盆だ正月だという時期に「帰省とか里帰り」をした記憶は無い。したいと思ったことがあったかどうかは覚えがない。戦後の事だが、子どものころは「盆や正月には親戚がくるもの」という環境だった。父は長男、その弟妹数名が各数名の子供を連れてやってくるのが当たり前の家に育った。その賄いに母は大仕事だった。だから母の里に行くなど思ったことは無かったのだろうが、母の気持ちを聞いたことはない。
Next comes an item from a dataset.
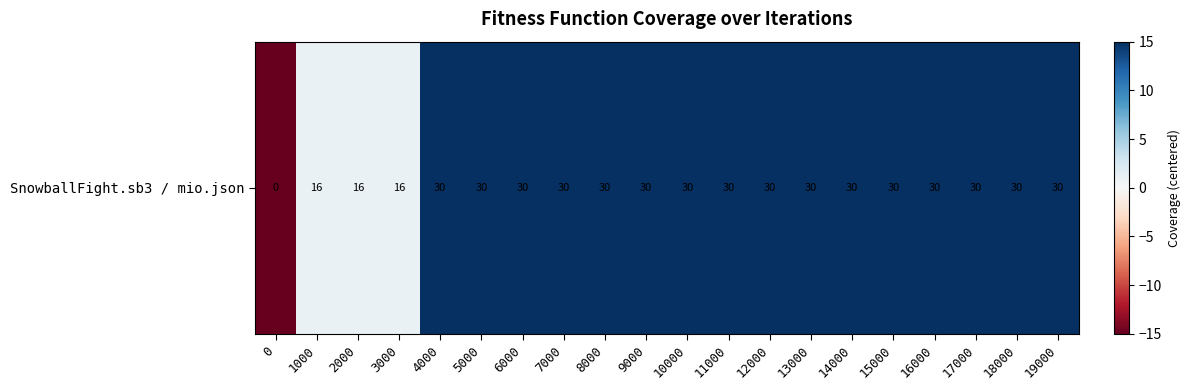

What is the difference between the maximum and minimum values?

30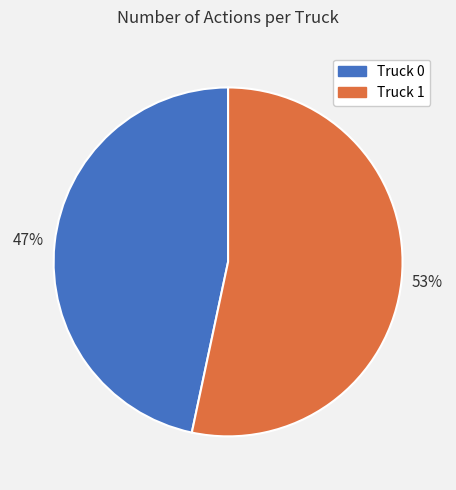

How many slices are in this pie chart?

2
私は長男、父が亡くなっても叔父叔母達はやってきた。それを家内も母も丁寧に応接した。勿論、私の弟姉妹達も盆正月には里帰りしてきた。結局、家内も息子も盆と正月は応対と賄い続きで里帰りはできなかった。世の中の帰省や里帰りが終わったころに出かけていた。そのころの賄いは手作り以外に方法かなかった。当時のレシピは黄色く色あせたが残っている。
偶然だろうが、スーパーの駐車場に関西以東のナンバーが数台並んでいる。映像で見た高速道のあのラッシュも、帰省という思いがあれば小さな子どもも含めて我慢出来たのだろう。そんなこと思いながら、車社会以前の帰省はどんなだったか思い浮かばない。故郷のスーパーの味はいかがでしたか。安全運転でUターンして欲しい。
やっとの思いで母の里へ向かう省営バスに乗った。ほどなくして故障、子どもの足でも少し無理すれば歩いても我が家へ帰れる場所だったが母は動かなかった。発車したとき乗客は減っていて空席があり座れた。これが母の里帰りというものだろう、そう気づいたのは帰省した同僚の楽しかったという土産話を聞いてから、遅きに失した。